* _Texto extraído_:
================

Em recente decisão, a 6ª Turma do Tribunal Superior do Trabalho, em voto do ministro Augusto César Leite de Carvalho, com fulcro no artigo 5º da Constituição Federal de 1988 que protege o contrato, como ato jurídico perfeito, das inovações legislativas o Colegiado, por maioria de votos, entendeu que a Lei da Reforma Trabalhista não pode incidir sobre relações jurídicas que já estavam em curso à época em que passou a viger.

O caso concreto julgado pela Corte Superior Trabalhista, e que foi inclusive objeto de matéria veiculada pela ConJur, com o título Reforma trabalhista não incide em contratos anteriores à sua vigência, diz TST, envolvia um empregado que trabalhava em área de difícil acesso e que ingressou com pedido de horas extraordinárias referente ao tempo gasto no trajeto entre sua casa e a empresa. Antes da Reforma Trabalhista, quando o contrato de trabalho fora firmado, o deslocamento oferecido pelo empregador era considerado horas “in itinere”, incidindo sobre a jornada. Entretanto, a partir da vigência da reforma, isso parou de valer.

Com efeito, a situação aqui em análise traz uma questão tormentosa em torno da aplicabilidade do direito intertemporal da Lei da Reforma Trabalhista, uma vez que o contrato de trabalho da parte fora pactuado antes da vigência da Lei nº 13.467/2017, continuando a produzir seus efeitos após o dia 11 de novembro de 2017.

================

* _Seção de dados_:
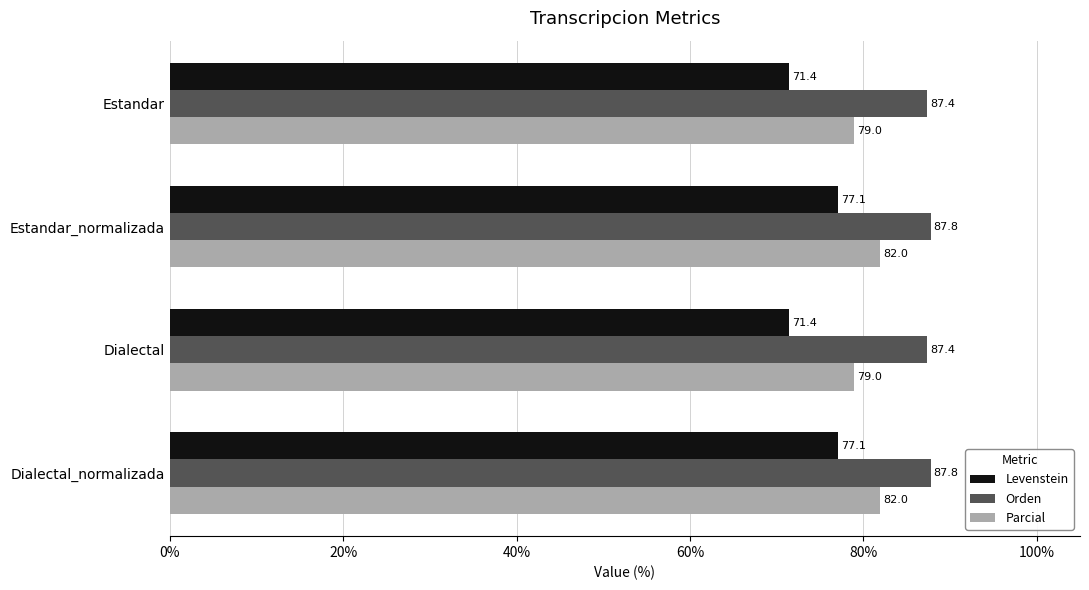

What is the greatest value displayed?

87.8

================

* _Lista de atividades_:
[1] Reproduza literalmente o trecho do texto sobre a Reforma Trabalhista que começa nas palavras "O caso concreto" e termina após as palavras "parou de valer.".
[2] Resuma o texto sobre a Reforma Trabalhista em duas frases.
[3] Responda às perguntas abaixo com base no texto sobre a Reforma Trabalhista.
(a) Qual ministro proferiu o voto na decisão da 6ª Turma?
(b) A que se referia o pedido de horas extraordinárias feito pelo empregado?
(c) Após qual data o contrato de trabalho da parte continuou a produzir seus efeitos?

* _Respostas por tarefa_:
[1]
O caso concreto julgado pela Corte Superior Trabalhista, e que foi inclusive objeto de matéria veiculada pela ConJur, com o título Reforma trabalhista não incide em contratos anteriores à sua vigência, diz TST, envolvia um empregado que trabalhava em área de difícil acesso e que ingressou com pedido de horas extraordinárias referente ao tempo gasto no trajeto entre sua casa e a empresa. Antes da Reforma Trabalhista, quando o contrato de trabalho fora firmado, o deslocamento oferecido pelo empregador era considerado horas “in itinere”, incidindo sobre a jornada. Entretanto, a partir da vigência da reforma, isso parou de valer.

[2] A 6ª Turma do Tribunal Superior do Trabalho entendeu, por maioria de votos e com base no artigo 5º da Constituição Federal de 1988, que a Lei da Reforma Trabalhista não pode incidir sobre relações jurídicas já em curso quando passou a viger. O caso envolvia um empregado de área de difícil acesso que pediu horas extraordinárias pelo tempo de trajeto entre sua casa e a empresa, considerado horas "in itinere" antes da reforma, regra que parou de valer a partir da vigência dela.

[3]
(a) O ministro Augusto César Leite de Carvalho.
(b) Ao tempo gasto no trajeto entre sua casa e a empresa.
(c) Após o dia 11 de novembro de 2017.